Newark Community High School is a public high school serving students from LaSalle, Kendall, and Grundy counties in Illinois. It is located in the town of Newark, in Kendall County. In the 2018–2019 school year, there was an enrollment of 161 students in grades 9–12.

==Special programs==
Newark has a wide variety of special programs for students. These include video conferencing with real world experts, Capitol Forum at the state capitol, Civic and Personal Development, Podcasting, Learn And Serve Project, and many others. A unique graduation requirement is the need for each student to keep a four-year electronic portfolio of personal reflections, where the student critiques their performance and suggests methods of personal improvement.

==Athletics==
Newark sport teams include baseball, softball, girls volleyball, boys and girls basketball, soccer, golf and cheerleading. They are a member of the Illinois "Little Ten" Athletic Conference. The team name is the "Newark Norsemen" ("Lady Norsemen" for girls' teams), a reference to the predominantly Norwegian original area settlers, and team colors are royal blue and white. In 2011, the Newark Norsemen boys' basketball team won the 1A State Championship, setting or tying six IHSA records in the final game and finishing the season with a 33–1 record. The team was proudly welcomed home from their victory by Newark residents, who staged a huge procession through the town of about 900, followed by a reception at the high school. In 2008, the Newark Lady Norsemen girls' basketball team advanced to the Illinois State finals, and many Newark residents made the trip to Redbird Arena in Normal, IL to watch them play. The Lady Norsemen captured second in state, an event which the entire town celebrated with an impromptu "Welcome Home!" parade and congratulatory reception. 2008 also saw the boys' basketball team as LTC Co-Champions In 2018, the Newark Lady Norsemen went to the RedBird Arena, and won the 1A state championship. In 2017, they had finished fourth in the Class 1A state championship, and the Lady Norsemen wanted a mantra to carry into 2018. They decided on MTR. The mantra, short for "Make Them Remember" turned out to be the girls mission. When they won state, it had been the first volleyball state title, and second crown, after the boys basketball championship in 2011. The Lady Norsemen won with 40 wins and only 2 losses.

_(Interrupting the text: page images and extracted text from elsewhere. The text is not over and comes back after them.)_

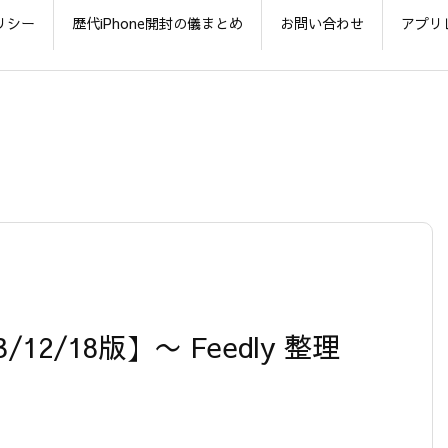
リシー
歴代iPhone開封の儀まとめ
お問い合わせ
アプリ
/12/18版】〜 Feedly 整理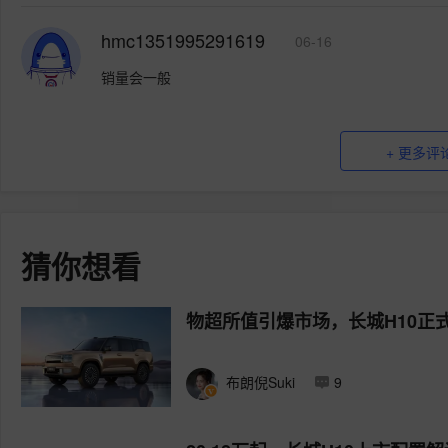
hmc1351995291619
06-16
销量会一般
+ 更多评
猜你想看
物超所值引爆市场，长城H10正式上
布朗倪Suki
9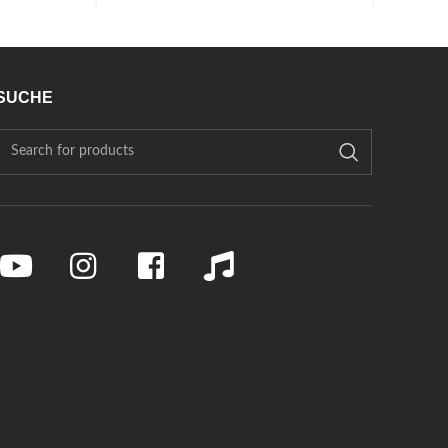
SUCHE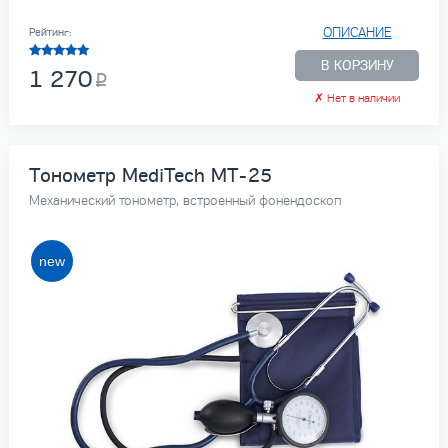
ОПИСАНИЕ
Рейтинг:
В КОРЗИНУ
1 270
✗
Нет в наличии
Тонометр MediTech МТ-25
Механический тонометр, встроенный фонендоскоп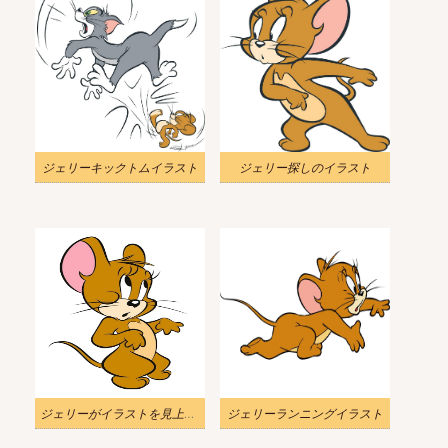
ジェリーキックトムイラスト
ジェリー探しのイラスト
ジェリーがイラストを見上げる
ジェリーランニングイラスト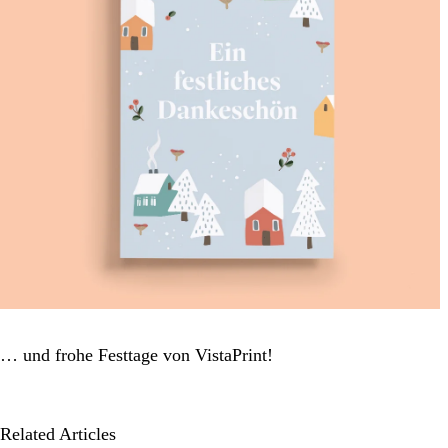
… und frohe Festtage von VistaPrint!
Related Articles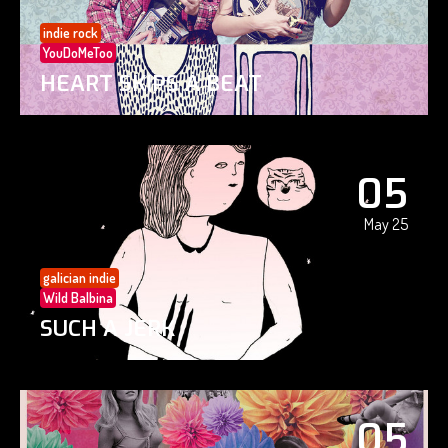
indie rock
YouDoMeToo
HEART SKIPS A BEAT
05
May 25
galician indie
Wild Balbina
SUCH A JERK
05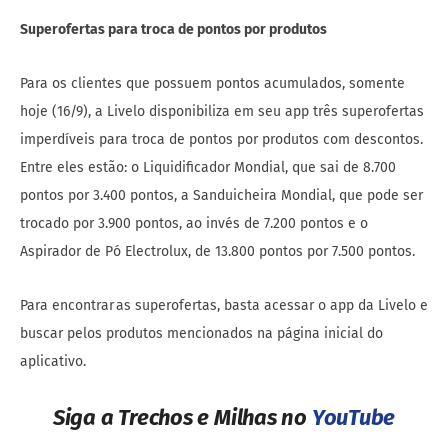
Superofertas para troca de pontos por produtos
Para os clientes que possuem pontos acumulados, somente
hoje (16/9), a Livelo disponibiliza em seu app três superofertas
imperdíveis para troca de pontos por produtos com descontos.
Entre eles estão: o Liquidificador Mondial, que sai de 8.700
pontos por 3.400 pontos, a Sanduicheira Mondial, que pode ser
trocado por 3.900 pontos, ao invés de 7.200 pontos e o
Aspirador de Pó Electrolux, de 13.800 pontos por 7.500 pontos.
Para encontrar as superofertas, basta acessar o app da Livelo e
buscar pelos produtos mencionados na página inicial do
aplicativo.
Siga a Trechos e Milhas no
YouTube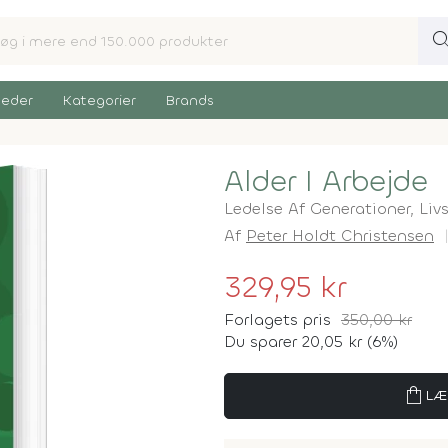
sear
eder
Kategorier
Brands
Alder I Arbejde
Ledelse Af Generationer, Liv
Af
Peter Holdt Christensen
329,95 kr
Forlagets pris
350,00 kr
Du sparer 20,05 kr (6%)
shopping_bag
LÆ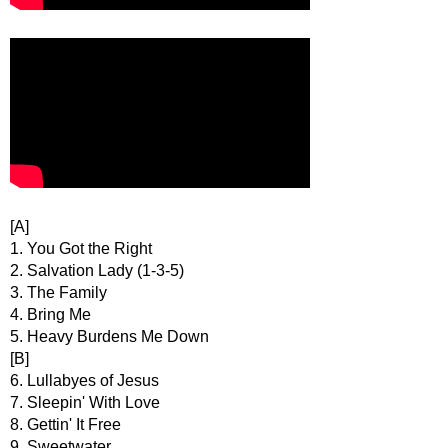
[A]
1. You Got the Right
2. Salvation Lady (1-3-5)
3. The Family
4. Bring Me
5. Heavy Burdens Me Down
[B]
6. Lullabyes of Jesus
7. Sleepin' With Love
8. Gettin' It Free
9. Sweetwater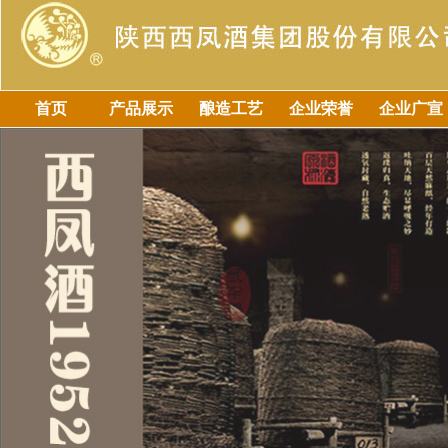
首页
产品展示
酿造工艺
企业荣誉
企业广宣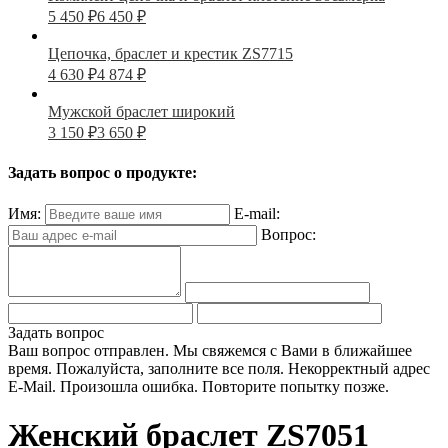
5 450
₽
6 450
₽
Цепочка, браслет и крестик ZS7715
4 630
₽
4 874
₽
Мужской браслет широкий
3 150
₽
3 650
₽
Задать вопрос о продукте:
Имя:
E-mail:
Вопрос:
Задать вопрос
Ваш вопрос отправлен. Мы свяжемся с Вами в ближайшее
время.
Пожалуйста, заполните все поля.
Некорректный адрес
E-Mail.
Произошла ошибка. Повторите попытку позже.
Женский браслет ZS7051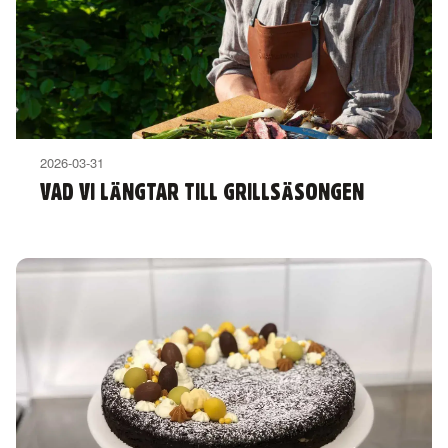
2026-03-31
VAD VI LÄNGTAR TILL GRILLSÄSONGEN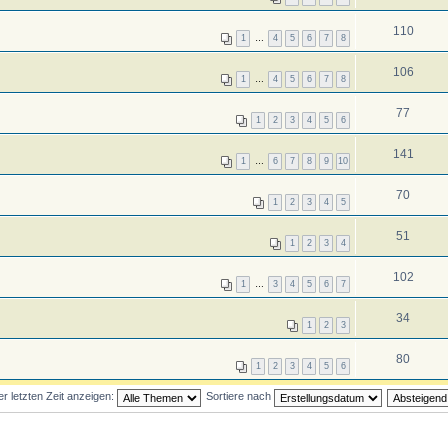
110
1
…
4
5
6
7
8
106
1
…
4
5
6
7
8
77
1
2
3
4
5
6
141
1
…
6
7
8
9
10
70
1
2
3
4
5
51
1
2
3
4
102
1
…
3
4
5
6
7
34
1
2
3
80
1
2
3
4
5
6
 letzten Zeit anzeigen:
Sortiere nach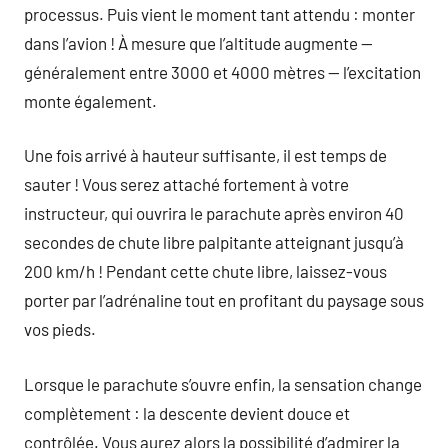
processus. Puis vient le moment tant attendu : monter
dans l’avion ! À mesure que l’altitude augmente —
généralement entre 3000 et 4000 mètres — l’excitation
monte également.
Une fois arrivé à hauteur suffisante, il est temps de
sauter ! Vous serez attaché fortement à votre
instructeur, qui ouvrira le parachute après environ 40
secondes de chute libre palpitante atteignant jusqu’à
200 km/h ! Pendant cette chute libre, laissez-vous
porter par l’adrénaline tout en profitant du paysage sous
vos pieds.
Lorsque le parachute s’ouvre enfin, la sensation change
complètement : la descente devient douce et
contrôlée. Vous aurez alors la possibilité d’admirer la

==Clubs and organizations==
FFA: The Newark FFA Club has been recognized as one of Illinois' leading chapters, having ranked second in the state in nine out of the last ten years. In 2008, they received national ranking and were selected as a 2-star winner in the national FFA Awards program. Some of the distinctive FFA activities at Newark include "Drive Your Tractor To School" day and the FFA Petting Zoo, which is held during FFA Week in February.

Other organizations: Newark has many other extracurricular events and organizations, including Choir, Band, Drama Club, National Honor Society, Earth Club, Kill Club, and Academic Teams.